With such a large forum of Jews in one place– over 6,000– AIPAC has the opportunity to educate and influence. Every morning of the conference participants have the chance of seeing some high-profile politician guest speaker, this year’s highlights being Senator Obama, Senator Clinton, and Senator McCain, which are followed by classes known as ‘breakout sessions’. These break out sessions, along with the speeches given by the politicians, are focused on many different topics and issues, obviously all relating to Israel; most of them had one common theme, Israel in the international sphere.

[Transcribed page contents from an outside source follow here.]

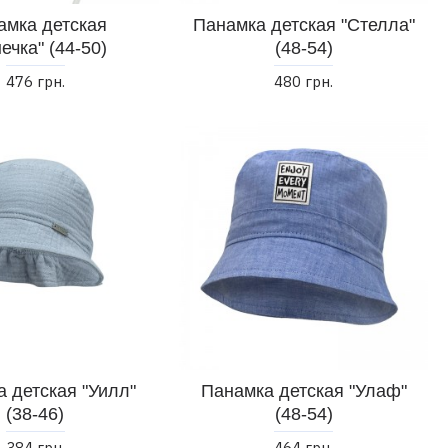
амка детская
Панамка детская "Стелла"
ечка" (44-50)
(48-54)
476 грн.
480 грн.
 детская "Уилл"
Панамка детская "Улаф"
(38-46)
(48-54)
384 грн.
464 грн.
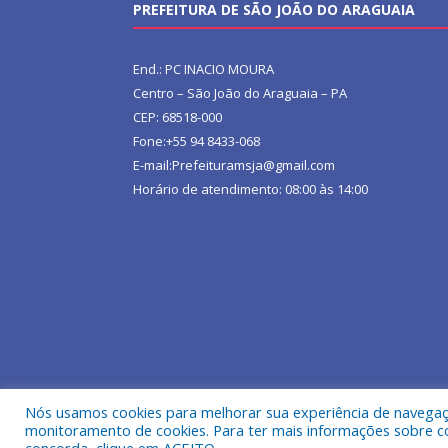
PREFEITURA DE SÃO JOÃO DO ARAGUAIA
End.: PC INACIO MOURA
Centro – São João do Araguaia – PA
CEP: 68518-000
Fone:+55 94 8433-068
E-mail:Prefeituramsja@gmail.com
Horário de atendimento: 08:00 às 14:00
Nós usamos cookies para melhorar sua experiência de navegação
Todos os direitos reservados a Prefeitura Municipa
monitoramento de cookies. Para ter mais informações sobre como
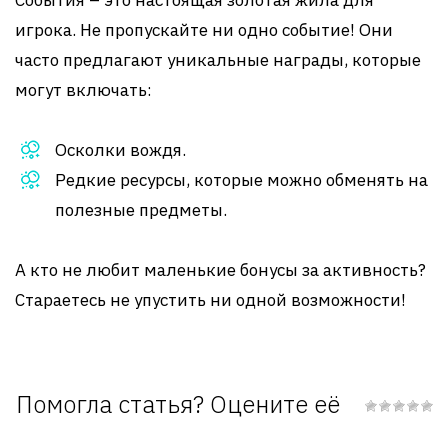
События – это настоящая золотая жила для
игрока. Не пропускайте ни одно событие! Они
часто предлагают уникальные награды, которые
могут включать:
Осколки вождя.
Редкие ресурсы, которые можно обменять на
полезные предметы.
А кто не любит маленькие бонусы за активность?
Стараетесь не упустить ни одной возможности!
Помогла статья? Оцените её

As important as these discussions are, I found troubling the lack of discussions centered around domestic problems in Israel.

AIPAC’s strategy is to convince people that Israel must be strengthened in order to survive in its hostile neighborhood; however, they are missing that this process of strengthening must start from within.

As with any lobby group, there were major attempts at fund-raising, usually under the banner of defense from the Palestinians and Iranians, both justifiable and honorable causes, however far from the only ones. These are very mainstream issues, ones that don’t require lots of research to learn about, and definitely ones that do not lack an abundance of funding. Which brings me to the question, what about the daily lives of the average Israeli citizen? Over 790,000 of the country’s 2.3 million children (approximately 35%) were living below the poverty line at the end of 2006, according to the Youth Renewal Fund. This is almost seven times more people then the entire population of Ashkelon, a city that has been frequently hit by rocket attacks. Surely these children are just as important as the children of Ashkelon. Is their hardship not as great of an uphill battle? The difference is that people are more sympathetic to causes that are constant victims of violence. This is not to say that the people of Ashkelon should not be helped, I just believe that Israeli society has much deeper issues, ones that will have a much larger lasting impact on the nation should they not be addressed in a proper fashion.

Enter AIPAC. With hardly a lift of the finger, AIPAC could raise hundreds of thousands of dollars, if not millions for these “other causes.” But the fact of the matter is they don’t, and though they are helping the limited number of victims of rocket fire, they are ignoring the large segments of the population who are at the low end of the totem pole socially. Next time you get a chance to speak with an AIPAC representative, I encourage you to press them on this issue, and explain to them that they could be helping the Jewish world as well as Israel in a more efficient and broader range then they already are.

By | 2008-06-05T15:53:00-04:00 June 5th, 2008|Blog|1 Comment

One Comment

  1. Anonymous June 6, 2008 at 1:38 pm - Reply

    Although national defense is certainly justifiable, we need to question whether AIPAC really helps strengthen Israel’s security. What better security could there be for Israel but peace. But check out the reaction of AIPAC delegates to the ‘peace-talk’ that went on at their conference this week (as reported by the NY Jewish Week, certainly no bastion of ‘leftism’):

    “there was only mild applause when Olmert spoke of his efforts to reach a peace agreement with the Palestinians.”

    “Secretary of State Condoleezza Rice … was met with stony silence when she told delegates that ‘the expansion of violence in the Middle East makes the establishment of a peaceful Palestinian state more urgent, not less’.”

    As a former Israeli chief of staff, Amnon Lipkin Shahak, once said: Ranting and raving about ‘sticking it to them’ won’t add to the security of even a single Israeli.